Some Commands To Get System Information In Linux

If you want information about your system on Linux, then these commands will help a lot

  1. pwd

    This command is short for 'print working directory', which is exactly what it does.

  2. hostname

    The machine that is currently being worked on is known as the local host. The command 'netconf' can be used to change the name of the local host and 'hostname' is used to print the local host's name.

  3. whoami

    As the name suggests, this command prints the user's login name.

  4. id username

    Unlike the above command, this one prints the user id of the user along with his group id, effective id and all the supplementary groups that are involved.

  5. date

    This command can be used for both printing and changing the date and time of the operating system.

  6. time

    The amount of time that a particular process is allowed to take can be changed using this command. It's different from the date command.

  7. who

    This command tells the user who all are logged into the machine.

  8. rwho -a

    This is the same as the above, but it tells you the users that are logged into the network. In order for this to run, the rwho service has to be enabled.

  9. finger user_name

    This command gives the system information of a particular user.

  10. last

    This one gives a list of users that were last logged in to the system that you are using.

  11. history | more

    As the name suggests, the history command shows the previous commands that had been executed on the account that you are on.

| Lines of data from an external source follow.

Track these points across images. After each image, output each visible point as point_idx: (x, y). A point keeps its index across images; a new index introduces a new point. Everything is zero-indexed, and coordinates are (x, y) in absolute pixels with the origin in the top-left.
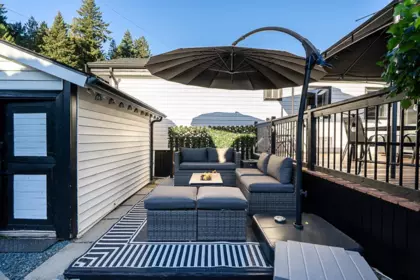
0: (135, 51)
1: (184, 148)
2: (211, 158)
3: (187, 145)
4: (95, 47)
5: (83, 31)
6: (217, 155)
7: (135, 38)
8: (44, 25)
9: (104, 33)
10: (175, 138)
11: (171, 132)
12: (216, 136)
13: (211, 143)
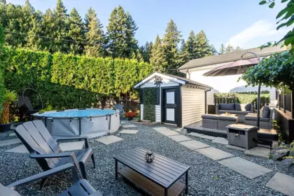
0: (197, 42)
1: (222, 104)
2: (236, 108)
3: (224, 102)
4: (174, 47)
5: (168, 40)
6: (240, 107)
7: (196, 33)
8: (151, 43)
9: (179, 37)
10: (217, 99)
11: (215, 96)
12: (241, 97)
13: (238, 101)
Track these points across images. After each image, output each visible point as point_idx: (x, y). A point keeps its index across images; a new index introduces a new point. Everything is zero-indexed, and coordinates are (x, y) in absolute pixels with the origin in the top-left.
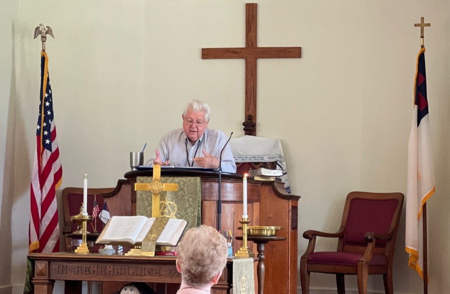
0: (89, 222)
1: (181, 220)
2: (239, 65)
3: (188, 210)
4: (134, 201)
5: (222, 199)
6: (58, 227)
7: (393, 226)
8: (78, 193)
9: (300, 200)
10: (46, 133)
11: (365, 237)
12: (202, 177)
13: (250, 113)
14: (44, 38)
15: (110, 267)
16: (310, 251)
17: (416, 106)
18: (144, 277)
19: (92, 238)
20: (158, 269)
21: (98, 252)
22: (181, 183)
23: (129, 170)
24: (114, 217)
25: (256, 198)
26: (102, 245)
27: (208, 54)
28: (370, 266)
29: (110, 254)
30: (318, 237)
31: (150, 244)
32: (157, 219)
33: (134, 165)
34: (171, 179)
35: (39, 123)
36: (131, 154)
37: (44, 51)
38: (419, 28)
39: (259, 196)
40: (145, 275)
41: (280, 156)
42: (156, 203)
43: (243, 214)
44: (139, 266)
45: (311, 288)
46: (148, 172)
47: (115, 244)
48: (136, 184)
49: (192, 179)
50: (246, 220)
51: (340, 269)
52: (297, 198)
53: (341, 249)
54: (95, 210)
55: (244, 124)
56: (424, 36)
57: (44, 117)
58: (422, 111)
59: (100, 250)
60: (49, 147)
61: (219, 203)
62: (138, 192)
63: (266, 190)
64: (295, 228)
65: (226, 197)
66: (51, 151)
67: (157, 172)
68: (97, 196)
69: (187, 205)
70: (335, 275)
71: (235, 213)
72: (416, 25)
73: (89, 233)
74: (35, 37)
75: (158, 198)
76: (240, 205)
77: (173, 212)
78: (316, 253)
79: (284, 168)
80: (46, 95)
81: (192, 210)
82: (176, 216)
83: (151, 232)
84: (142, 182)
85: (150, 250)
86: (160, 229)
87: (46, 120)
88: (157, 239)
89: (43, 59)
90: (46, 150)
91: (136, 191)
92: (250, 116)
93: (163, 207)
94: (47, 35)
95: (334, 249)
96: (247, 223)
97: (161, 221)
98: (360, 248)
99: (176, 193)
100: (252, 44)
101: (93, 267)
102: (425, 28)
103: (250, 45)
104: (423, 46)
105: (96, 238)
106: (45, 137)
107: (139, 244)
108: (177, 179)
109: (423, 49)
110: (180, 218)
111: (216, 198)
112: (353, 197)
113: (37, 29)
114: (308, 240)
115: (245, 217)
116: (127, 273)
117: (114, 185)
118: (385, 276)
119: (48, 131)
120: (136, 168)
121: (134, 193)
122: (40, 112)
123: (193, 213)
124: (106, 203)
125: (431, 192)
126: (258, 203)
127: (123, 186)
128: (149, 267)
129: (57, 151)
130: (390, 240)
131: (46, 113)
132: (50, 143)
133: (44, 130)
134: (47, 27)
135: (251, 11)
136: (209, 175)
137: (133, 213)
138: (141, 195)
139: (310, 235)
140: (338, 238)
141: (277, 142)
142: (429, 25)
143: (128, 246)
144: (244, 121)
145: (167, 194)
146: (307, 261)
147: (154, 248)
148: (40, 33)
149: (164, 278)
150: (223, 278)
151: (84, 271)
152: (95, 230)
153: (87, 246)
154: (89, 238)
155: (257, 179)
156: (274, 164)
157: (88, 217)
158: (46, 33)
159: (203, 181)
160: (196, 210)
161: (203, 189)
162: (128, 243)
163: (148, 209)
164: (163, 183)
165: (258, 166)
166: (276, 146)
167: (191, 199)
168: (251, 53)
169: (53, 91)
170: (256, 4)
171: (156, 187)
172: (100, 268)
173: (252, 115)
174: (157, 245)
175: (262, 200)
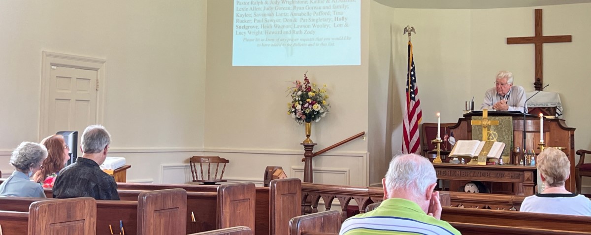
0: (441, 144)
1: (502, 143)
2: (530, 48)
3: (505, 137)
4: (470, 131)
5: (526, 130)
6: (420, 147)
8: (436, 126)
9: (576, 130)
10: (412, 90)
12: (513, 117)
13: (538, 77)
14: (409, 34)
15: (458, 172)
16: (581, 163)
18: (480, 178)
20: (489, 173)
21: (449, 162)
22: (500, 120)
23: (465, 112)
24: (459, 142)
25: (547, 129)
26: (452, 158)
27: (510, 41)
29: (457, 163)
30: (586, 154)
31: (483, 157)
32: (486, 142)
34: (493, 118)
35: (408, 84)
36: (466, 102)
37: (410, 41)
39: (549, 128)
40: (480, 177)
41: (559, 103)
42: (485, 133)
43: (539, 139)
44: (477, 171)
45: (582, 186)
46: (480, 114)
47: (460, 157)
48: (472, 121)
49: (507, 117)
50: (542, 143)
52: (574, 129)
54: (446, 137)
55: (535, 84)
57: (411, 81)
60: (414, 99)
61: (524, 132)
62: (473, 126)
63: (554, 125)
64: (573, 148)
65: (529, 129)
66: (415, 100)
67: (485, 114)
68: (447, 128)
69: (504, 133)
71: (534, 139)
74: (404, 33)
75: (487, 129)
76: (537, 134)
77: (495, 138)
78: (586, 164)
79: (562, 110)
80: (412, 68)
82: (497, 140)
83: (483, 150)
84: (475, 120)
85: (483, 162)
86: (489, 148)
87: (412, 84)
88: (487, 155)
89: (409, 47)
90: (412, 101)
91: (471, 126)
92: (538, 79)
93: (489, 135)
94: (412, 33)
96: (543, 145)
97: (489, 143)
99: (497, 126)
100: (540, 34)
101: (448, 171)
103: (538, 35)
105: (449, 153)
106: (411, 93)
107: (476, 157)
108: (497, 118)
110: (500, 142)
111: (522, 128)
113: (406, 28)
114: (580, 156)
115: (542, 141)
116: (469, 175)
117: (457, 122)
119: (413, 89)
120: (469, 110)
121: (469, 126)
122: (408, 78)
123: (508, 138)
124: (452, 133)
126: (549, 133)
127: (462, 122)
128: (482, 172)
129: (419, 101)
131: (411, 79)
132: (414, 96)
133: (411, 89)
134: (412, 27)
135: (538, 14)
136: (516, 115)
137: (469, 138)
138: (475, 127)
139: (582, 153)
141: (556, 95)
143: (468, 159)
144: (535, 82)
145: (492, 127)
146: (580, 169)
147: (486, 160)
148: (408, 31)
149: (493, 179)
150: (530, 179)
151: (442, 173)
152: (446, 149)
153: (441, 158)
154: (442, 154)
155: (547, 117)
156: (555, 108)
157: (441, 141)
158: (411, 31)
159: (514, 119)
160: (510, 137)
161: (514, 124)
162: (469, 157)
163: (479, 136)
164: (489, 120)
165: (544, 110)
166: (556, 97)
167: (506, 130)
168: (539, 40)
169: (416, 65)
170: (542, 10)
171: (485, 123)
172: (452, 173)
173: (540, 78)
174: (487, 158)
175: (551, 131)
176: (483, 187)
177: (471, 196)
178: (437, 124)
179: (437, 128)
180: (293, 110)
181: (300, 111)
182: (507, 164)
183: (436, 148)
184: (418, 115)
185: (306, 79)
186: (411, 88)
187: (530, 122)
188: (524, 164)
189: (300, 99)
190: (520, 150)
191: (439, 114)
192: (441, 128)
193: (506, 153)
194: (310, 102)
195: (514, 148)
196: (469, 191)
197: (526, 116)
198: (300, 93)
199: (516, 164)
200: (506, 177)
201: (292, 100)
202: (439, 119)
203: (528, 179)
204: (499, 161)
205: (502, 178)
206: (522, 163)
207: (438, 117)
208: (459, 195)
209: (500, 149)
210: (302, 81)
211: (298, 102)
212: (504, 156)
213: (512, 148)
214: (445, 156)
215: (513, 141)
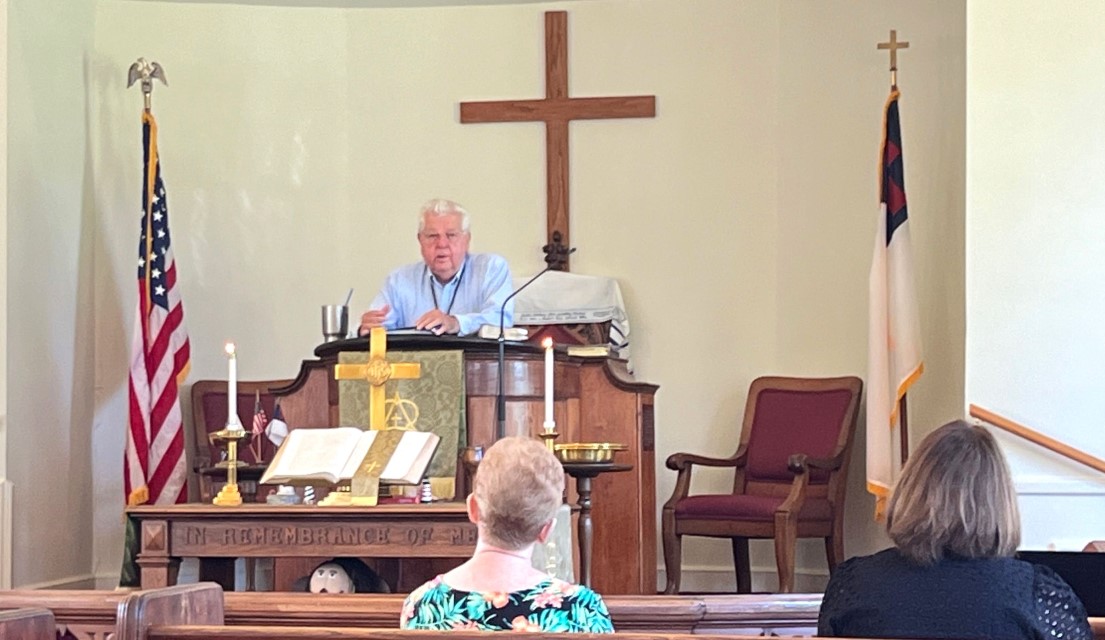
0: (243, 444)
1: (428, 434)
2: (532, 136)
3: (441, 416)
4: (334, 401)
5: (506, 394)
6: (183, 458)
7: (842, 442)
8: (222, 391)
9: (658, 391)
10: (156, 273)
11: (789, 463)
12: (465, 352)
13: (552, 231)
14: (146, 85)
15: (289, 530)
16: (680, 494)
17: (884, 206)
18: (358, 547)
19: (249, 475)
20: (384, 530)
21: (265, 501)
22: (426, 363)
23: (321, 341)
24: (297, 434)
25: (573, 390)
26: (273, 487)
27: (471, 113)
28: (799, 521)
29: (289, 505)
30: (695, 467)
31: (368, 482)
32: (380, 432)
33: (329, 331)
34: (405, 355)
35: (143, 254)
36: (324, 309)
37: (147, 111)
38: (888, 52)
39: (578, 386)
40: (359, 543)
41: (617, 310)
42: (377, 402)
43: (544, 420)
44: (346, 525)
46: (361, 344)
47: (298, 484)
48: (337, 367)
49: (448, 354)
50: (551, 432)
51: (740, 527)
52: (657, 387)
53: (741, 486)
54: (257, 419)
55: (545, 249)
56: (899, 65)
57: (153, 243)
58: (896, 216)
59: (269, 498)
60: (162, 301)
61: (501, 401)
62: (341, 384)
63: (592, 375)
64: (649, 447)
65: (514, 388)
66: (165, 306)
67: (378, 343)
68: (261, 395)
69: (439, 406)
70: (730, 540)
71: (531, 420)
72: (880, 46)
73: (243, 464)
74: (130, 83)
75: (382, 391)
76: (539, 404)
77: (411, 416)
78: (693, 497)
79: (626, 332)
80: (155, 199)
81: (449, 415)
82: (418, 428)
83: (368, 458)
84: (348, 362)
85: (368, 494)
86: (386, 452)
87: (155, 249)
88: (381, 472)
89: (147, 128)
90: (156, 307)
91: (337, 381)
92: (556, 233)
93: (391, 410)
94: (155, 81)
95: (729, 491)
96: (554, 437)
97: (389, 437)
98: (780, 487)
99: (416, 382)
100: (559, 92)
101: (255, 528)
102: (899, 51)
103: (555, 95)
104: (894, 88)
105: (261, 473)
106: (154, 282)
107: (345, 483)
108: (419, 355)
109: (895, 93)
110: (425, 431)
111: (493, 388)
112: (759, 390)
113: (133, 67)
114: (676, 472)
115: (549, 425)
116: (323, 540)
117: (294, 372)
118: (828, 540)
119: (161, 269)
120: (334, 335)
121: (333, 385)
122: (144, 232)
123: (450, 420)
124: (278, 406)
125: (916, 372)
126: (577, 400)
127: (314, 374)
128: (364, 526)
129: (179, 306)
130: (837, 469)
131: (154, 234)
132: (165, 294)
133: (152, 268)
134: (153, 64)
135: (556, 28)
136: (476, 348)
137: (332, 423)
138: (348, 388)
139: (681, 464)
140: (734, 469)
141: (610, 282)
142: (906, 45)
143: (324, 487)
144: (544, 243)
145: (401, 385)
146: (676, 513)
147: (376, 488)
148: (140, 75)
149: (397, 546)
151: (238, 539)
152: (256, 459)
153: (239, 489)
154: (241, 475)
155: (573, 352)
156: (605, 326)
157: (243, 434)
158: (152, 75)
159: (467, 358)
160: (456, 415)
161: (468, 374)
162: (324, 481)
163: (362, 414)
164: (390, 362)
165: (574, 332)
166: (607, 292)
167: (445, 395)
168: (557, 110)
169: (168, 190)
170: (565, 14)
171: (378, 370)
172: (270, 532)
173: (561, 231)
174: (381, 484)
175: (586, 394)
176: (366, 575)
177: (323, 605)
178: (226, 384)
179: (226, 395)
182: (446, 500)
183: (227, 458)
184: (176, 356)
186: (154, 265)
187: (519, 367)
191: (230, 348)
192: (239, 396)
193: (445, 467)
195: (467, 450)
196: (324, 591)
197: (505, 346)
200: (439, 542)
202: (232, 363)
204: (421, 493)
205: (424, 543)
207: (229, 357)
209: (422, 452)
212: (434, 476)
213: (462, 453)
214: (253, 484)
215: (467, 428)
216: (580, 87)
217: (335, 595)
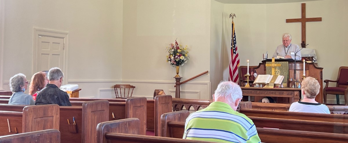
0: (250, 77)
1: (282, 76)
2: (299, 25)
3: (284, 73)
4: (265, 70)
5: (296, 69)
6: (238, 79)
8: (246, 68)
9: (323, 69)
13: (303, 40)
14: (233, 18)
15: (258, 92)
16: (327, 87)
19: (251, 83)
20: (275, 92)
21: (253, 87)
22: (282, 64)
23: (263, 60)
24: (259, 76)
25: (308, 69)
26: (255, 84)
27: (288, 21)
29: (258, 87)
32: (274, 76)
34: (278, 62)
35: (232, 45)
36: (263, 54)
37: (233, 22)
39: (309, 68)
40: (270, 94)
41: (315, 55)
42: (273, 70)
43: (303, 74)
44: (269, 91)
45: (327, 99)
46: (270, 60)
47: (259, 84)
48: (266, 64)
49: (285, 62)
51: (338, 93)
53: (338, 86)
54: (252, 73)
55: (301, 44)
59: (254, 86)
60: (235, 53)
61: (295, 70)
63: (311, 66)
64: (322, 79)
66: (236, 54)
67: (273, 60)
68: (253, 69)
69: (284, 71)
70: (336, 95)
71: (300, 74)
73: (249, 80)
74: (230, 17)
75: (274, 68)
76: (302, 71)
77: (279, 73)
78: (329, 88)
79: (316, 58)
80: (234, 36)
81: (286, 72)
82: (280, 75)
83: (272, 80)
84: (268, 63)
85: (272, 86)
86: (275, 79)
87: (234, 44)
88: (274, 82)
89: (233, 24)
92: (303, 41)
93: (276, 72)
94: (234, 17)
95: (335, 86)
96: (305, 77)
97: (275, 76)
99: (280, 67)
101: (253, 91)
103: (303, 17)
105: (253, 82)
106: (234, 50)
107: (268, 84)
108: (280, 62)
111: (293, 68)
112: (341, 69)
113: (231, 14)
114: (326, 83)
115: (304, 75)
116: (264, 94)
117: (258, 65)
119: (235, 48)
120: (265, 59)
121: (265, 67)
122: (232, 42)
123: (286, 74)
124: (255, 71)
126: (308, 70)
127: (261, 65)
128: (272, 91)
129: (238, 54)
131: (234, 42)
132: (235, 52)
134: (234, 14)
135: (303, 6)
136: (290, 61)
137: (265, 74)
138: (268, 68)
139: (327, 82)
140: (336, 83)
141: (313, 50)
143: (264, 85)
145: (277, 67)
146: (326, 90)
147: (273, 85)
148: (232, 16)
149: (277, 95)
150: (298, 95)
151: (250, 93)
152: (252, 80)
153: (249, 84)
154: (250, 82)
155: (308, 62)
156: (312, 57)
157: (250, 75)
158: (234, 16)
159: (289, 63)
160: (287, 73)
161: (289, 66)
163: (270, 72)
164: (275, 64)
165: (307, 58)
166: (313, 51)
167: (285, 69)
168: (303, 20)
169: (236, 35)
170: (305, 4)
171: (273, 65)
172: (255, 92)
173: (304, 41)
174: (274, 84)
175: (310, 69)
176: (272, 100)
177: (265, 105)
178: (247, 66)
179: (247, 68)
180: (170, 59)
181: (173, 60)
182: (285, 87)
183: (247, 79)
184: (237, 62)
185: (176, 43)
186: (234, 47)
187: (298, 65)
188: (295, 87)
189: (173, 53)
190: (292, 80)
191: (248, 61)
192: (249, 69)
193: (285, 81)
194: (179, 55)
195: (289, 79)
196: (264, 102)
198: (173, 50)
199: (290, 87)
200: (285, 94)
201: (169, 54)
202: (248, 63)
203: (297, 95)
204: (281, 86)
205: (282, 95)
206: (293, 87)
207: (248, 62)
208: (258, 104)
209: (282, 79)
210: (174, 44)
211: (172, 55)
212: (284, 83)
213: (288, 79)
214: (251, 84)
215: (289, 75)
216: (308, 16)
217: (266, 103)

The | more is used to make the display stop whenever the screen is full.

  12. uptime

    This command gives you the time elapsed after the last reboot.

  13. ps

    The print status command lists the processes that are being run on the system by the user.

  14. ps axu | more

    This lists all the processes that are running.

  15. top

    This command keeps on listing the processes that are running currently.

  16. uname -a

    This command stands for Unix name with option 'all'. It displays all the information about your local server.

  17. free

    This gives information about available memory, which is displayed in kilo bytes.

  18. df -h

    This one gives information about the file systems in a form that is understandable outside the machine.

  19. du / -bh | more

    This command starts at the root level and prints the disk usage information for each subdirectory available.

  20. cat /proc/cpuinfo

    There is a file called cpuinfo and this command shows the content in it.

  21. cat /proc/version

    This command will tell you the Linux version that you are using and then some other information as well.

  22. cat /proc/filesystems

    This command is responsible for showing the type of file systems, which are being used currently.

  23. cat /etc/printcap

    This command can be used to see the printer setup.

  24. lsmod

    This command should be used when you are a non-root user for the system. It shows the Kernel modules.